Светлый фон

– Дело такое, братья. Важное, но опасное. Неволить никого не могу. Упрекать, коли откажетесь ехать со мной дальше, во Взгужевежу,– тоже не вправе. Поэтому, ежели кто не желает…

– Эх, воевода! – осуждающе выдохнул Гаврила. – Ты хоть и воевода нам, но…

Перед носом Бурцева возник пудовый кулак Алексича.

– Вести такие речи не смей.

Хмурая дружина одобрительно закивала.

– Понял, – улыбнулся Бурцев, косясь на кулачище новгородского богатыря. – Спасибо, други.

– Говори, давай, чего делать, – поторопил Освальд.

Бурцев кивнул. Вот теперь у него было полное моральное право отдавать приказы. Любые. И требовать их исполнения.

– Оружие и доспехи с повозок – убрать. Облачиться в одежды черных людишек, чтоб не волновать немцев раньше времени. И морды иметь соответствующие. Грязью вымазать морды надо бы. И – спесь с лиц долой. Глаз не поднимать. Очи – долу. Вы теперь не господа, а мужики забитые. Холопы, смерды, кметы безродные. Освальд, тебя это в первую очередь касается. Ты с немецкой стражей говорить будешь.

– Я? – изумился Освальд.

– Ты. У тебя – немецкий, как родной. И это… Не серчай, но усы панские тебе придется остричь.

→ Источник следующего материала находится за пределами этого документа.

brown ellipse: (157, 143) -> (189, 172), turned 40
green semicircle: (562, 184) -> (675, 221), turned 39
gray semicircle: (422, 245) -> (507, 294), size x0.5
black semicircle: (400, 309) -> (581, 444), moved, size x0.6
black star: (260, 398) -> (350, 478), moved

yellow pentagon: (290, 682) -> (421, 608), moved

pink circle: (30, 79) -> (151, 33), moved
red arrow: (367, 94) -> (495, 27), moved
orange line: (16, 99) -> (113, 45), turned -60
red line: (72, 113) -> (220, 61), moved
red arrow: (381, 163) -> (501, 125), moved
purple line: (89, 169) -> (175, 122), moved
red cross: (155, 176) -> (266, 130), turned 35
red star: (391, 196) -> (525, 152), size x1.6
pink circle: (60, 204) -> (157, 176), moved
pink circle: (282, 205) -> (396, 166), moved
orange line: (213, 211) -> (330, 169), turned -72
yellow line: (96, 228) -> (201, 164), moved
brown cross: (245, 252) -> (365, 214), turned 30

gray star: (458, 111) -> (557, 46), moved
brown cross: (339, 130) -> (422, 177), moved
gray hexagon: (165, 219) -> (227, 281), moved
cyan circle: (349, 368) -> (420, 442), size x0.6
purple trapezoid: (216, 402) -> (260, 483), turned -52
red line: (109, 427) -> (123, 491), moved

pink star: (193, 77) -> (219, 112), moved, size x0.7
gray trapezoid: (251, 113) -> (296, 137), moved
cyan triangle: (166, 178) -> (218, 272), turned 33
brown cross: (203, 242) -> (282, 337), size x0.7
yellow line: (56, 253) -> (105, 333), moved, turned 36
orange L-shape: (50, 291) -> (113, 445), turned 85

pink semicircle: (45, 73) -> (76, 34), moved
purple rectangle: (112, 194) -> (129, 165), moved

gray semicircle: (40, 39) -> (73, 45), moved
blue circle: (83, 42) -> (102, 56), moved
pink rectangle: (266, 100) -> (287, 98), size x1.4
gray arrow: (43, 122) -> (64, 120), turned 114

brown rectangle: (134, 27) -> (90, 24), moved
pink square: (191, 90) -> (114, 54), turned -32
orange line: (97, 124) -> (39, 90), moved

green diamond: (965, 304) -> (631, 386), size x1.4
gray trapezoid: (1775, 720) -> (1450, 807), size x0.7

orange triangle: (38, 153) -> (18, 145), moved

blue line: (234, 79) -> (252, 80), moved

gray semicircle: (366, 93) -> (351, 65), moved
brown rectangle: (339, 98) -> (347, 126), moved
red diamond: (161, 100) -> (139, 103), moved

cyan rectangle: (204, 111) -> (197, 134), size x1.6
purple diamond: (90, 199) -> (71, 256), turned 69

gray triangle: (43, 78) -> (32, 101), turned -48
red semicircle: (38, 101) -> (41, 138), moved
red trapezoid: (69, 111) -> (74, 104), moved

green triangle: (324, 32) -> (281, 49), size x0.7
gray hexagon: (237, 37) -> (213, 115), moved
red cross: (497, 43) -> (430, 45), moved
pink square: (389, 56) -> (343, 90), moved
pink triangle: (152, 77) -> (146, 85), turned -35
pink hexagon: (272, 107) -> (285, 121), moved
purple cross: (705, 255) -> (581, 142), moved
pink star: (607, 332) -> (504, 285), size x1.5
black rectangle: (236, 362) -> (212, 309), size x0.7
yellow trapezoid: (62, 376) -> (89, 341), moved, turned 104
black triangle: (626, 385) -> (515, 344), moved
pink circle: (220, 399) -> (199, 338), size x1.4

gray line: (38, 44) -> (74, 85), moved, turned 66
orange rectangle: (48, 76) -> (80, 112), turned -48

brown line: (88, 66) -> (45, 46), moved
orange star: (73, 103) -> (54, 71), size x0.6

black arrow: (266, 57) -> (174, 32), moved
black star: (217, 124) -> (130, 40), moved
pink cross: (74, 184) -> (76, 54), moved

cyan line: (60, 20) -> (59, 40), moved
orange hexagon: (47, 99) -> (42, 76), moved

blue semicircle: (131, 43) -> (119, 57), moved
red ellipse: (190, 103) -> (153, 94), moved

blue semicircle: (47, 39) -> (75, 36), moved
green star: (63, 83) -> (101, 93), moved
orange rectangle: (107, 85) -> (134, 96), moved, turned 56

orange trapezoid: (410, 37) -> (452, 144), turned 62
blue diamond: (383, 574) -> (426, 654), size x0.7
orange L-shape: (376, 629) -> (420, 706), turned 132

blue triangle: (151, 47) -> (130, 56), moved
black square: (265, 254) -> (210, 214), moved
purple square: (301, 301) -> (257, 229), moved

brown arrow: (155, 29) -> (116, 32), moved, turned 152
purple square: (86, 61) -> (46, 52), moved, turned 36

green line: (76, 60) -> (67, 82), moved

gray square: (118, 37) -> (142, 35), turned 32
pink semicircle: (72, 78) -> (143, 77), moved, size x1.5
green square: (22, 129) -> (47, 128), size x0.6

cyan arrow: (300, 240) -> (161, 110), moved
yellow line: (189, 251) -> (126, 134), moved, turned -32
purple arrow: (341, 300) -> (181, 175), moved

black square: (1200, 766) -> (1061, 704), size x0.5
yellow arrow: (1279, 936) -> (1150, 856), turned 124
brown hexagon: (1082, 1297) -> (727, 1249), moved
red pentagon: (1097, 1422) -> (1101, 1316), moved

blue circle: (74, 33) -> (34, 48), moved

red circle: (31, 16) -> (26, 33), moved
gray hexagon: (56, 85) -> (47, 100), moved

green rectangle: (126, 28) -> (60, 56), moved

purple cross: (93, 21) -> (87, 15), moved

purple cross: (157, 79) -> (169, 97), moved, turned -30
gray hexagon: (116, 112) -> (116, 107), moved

– Ты что несешь, Вацлав? – вспыхнул добжиньский рыцарь.

– Что надо. Не мужицкое то украшение усищи до плеч.

– Да ты… да я… да они… – Освальд задыхался от бессильной злобы.

– Они еще отрастут, – заверил Бурцев. – Коли вернемся благополучно, отпустишь себе новые – лучше прежних. А Ядвига тебя и безусого любить будет. Так ведь, Ядвига?

– Буду-буду, Освальдушка, – пообещала полячка.

– Но как же шляхтичу без усов?! – взмолился добжинец. – Никак не можно шляхтичу! Это ж позор какой: были такие усы и вдруг никаких не стало.

– Не желаешь – оставайся на заставе, – сухо сказал Бурцев. – Я из-за твоих усов погибать не собираюсь и других губить не стану.

– Пся-а-а кре-е-ев, – простонал Освальд.

Бурцев покачал головой. Жаль пана. Эвон как убивается. Со слезами в глазах и заковыристыми ругательствами на устах Освальд отправился бриться. Обреченные усы висели понуро.